Structural analysis of lead fullerene-based inhibitor bound to human immunodeficiency virus type 1 protease in solution from molecular dynamics simulations.

Molecular dynamics (MD) simulations of the HIV-1 protease (HIVP) complexed with lead fullerene-based inhibitor (diphenyl C60 alcohol) in the three protonated states, unprotonated (Un-), monoprotonated (Mono-), and diprotonated (Di-) states at Asp25 and Asp25' were performed. As the X-ray structure of the investigated complex is not available, it was built up starting with the X-ray crystallographic structure of the HIVP complexed with non-peptide inhibitor (PDB code: 1AID) and that of the diphenyl C60 alcohol optimized using the integrated ONIOM molecular orbital calculations.
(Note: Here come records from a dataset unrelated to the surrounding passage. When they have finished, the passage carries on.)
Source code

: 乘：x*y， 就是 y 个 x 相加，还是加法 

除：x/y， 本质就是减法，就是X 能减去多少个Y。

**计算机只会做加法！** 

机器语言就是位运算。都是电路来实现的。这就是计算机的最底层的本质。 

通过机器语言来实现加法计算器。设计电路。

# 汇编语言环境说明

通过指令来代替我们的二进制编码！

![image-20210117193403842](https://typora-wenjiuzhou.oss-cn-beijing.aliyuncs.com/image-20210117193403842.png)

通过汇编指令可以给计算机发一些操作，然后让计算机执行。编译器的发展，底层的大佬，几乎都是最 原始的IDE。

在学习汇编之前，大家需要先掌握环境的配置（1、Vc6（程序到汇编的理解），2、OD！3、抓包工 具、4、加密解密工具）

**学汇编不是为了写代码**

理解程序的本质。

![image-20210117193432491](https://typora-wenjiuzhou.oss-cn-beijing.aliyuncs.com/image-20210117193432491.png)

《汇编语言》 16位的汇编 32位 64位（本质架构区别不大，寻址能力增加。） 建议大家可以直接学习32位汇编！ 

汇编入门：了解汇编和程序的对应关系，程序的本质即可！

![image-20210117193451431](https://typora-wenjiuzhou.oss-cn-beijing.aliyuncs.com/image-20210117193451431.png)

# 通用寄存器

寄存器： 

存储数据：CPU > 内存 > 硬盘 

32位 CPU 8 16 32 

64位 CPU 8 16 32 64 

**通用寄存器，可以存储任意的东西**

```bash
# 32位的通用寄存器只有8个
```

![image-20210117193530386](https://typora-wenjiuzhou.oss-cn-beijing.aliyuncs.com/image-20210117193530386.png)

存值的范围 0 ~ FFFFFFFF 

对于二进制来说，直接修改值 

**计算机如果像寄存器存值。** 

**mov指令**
The inhibitor was, then, introduced into the enzyme pocket using a molecular docking method. Change of the HIVP binding cavity for all three states were evaluated in terms of distance between the two catalytic residues, Asp25 and Asp25' as well as those between the catalytic residues and the flap regions. The torsional angles formed by the O-C-C-O of the two carboxyl groups of the catalytic dyad show the non-planar configuration with the most frequency at about -45 degrees for the Un-, 35 degrees and -95 degrees for the Mono- and 60 degrees for the Di-systems. At equilibrium, different orientations of the fullerene-based inhibitor in the three protonation states were observed. For the Di-state, the OH group of the inhibitor stably forms hydrogen bonds with the two aspartic residues. It turns to the flap region to form hydrogen bonding to the backbone N of Ile50' for the Un-state. In contrast, the OH group turns to locate between the catalytic and the flap region for the Mono-states. Beside the molecular orientation, the rotation of the OH group of the inhibitor in the Un-state was also detected. In terms of solvation, the carboxylate oxygens of the aspartic residues in the Un- and Mono-states were solvated by one to three water molecules while the OH group in these two states was coordinated by one water molecule. This is in contrast to the Di-state in which no water molecule is available in the radius of 5-6A around the oxygen atoms of the carboxylate groups of enzyme and of the OH group of the inhibitor. The simulated results lead to the conclusion that the active site of the HIVP complexed with the diphenyl C60 alcohol is the diprotonation states on Asp25 and Asp25'.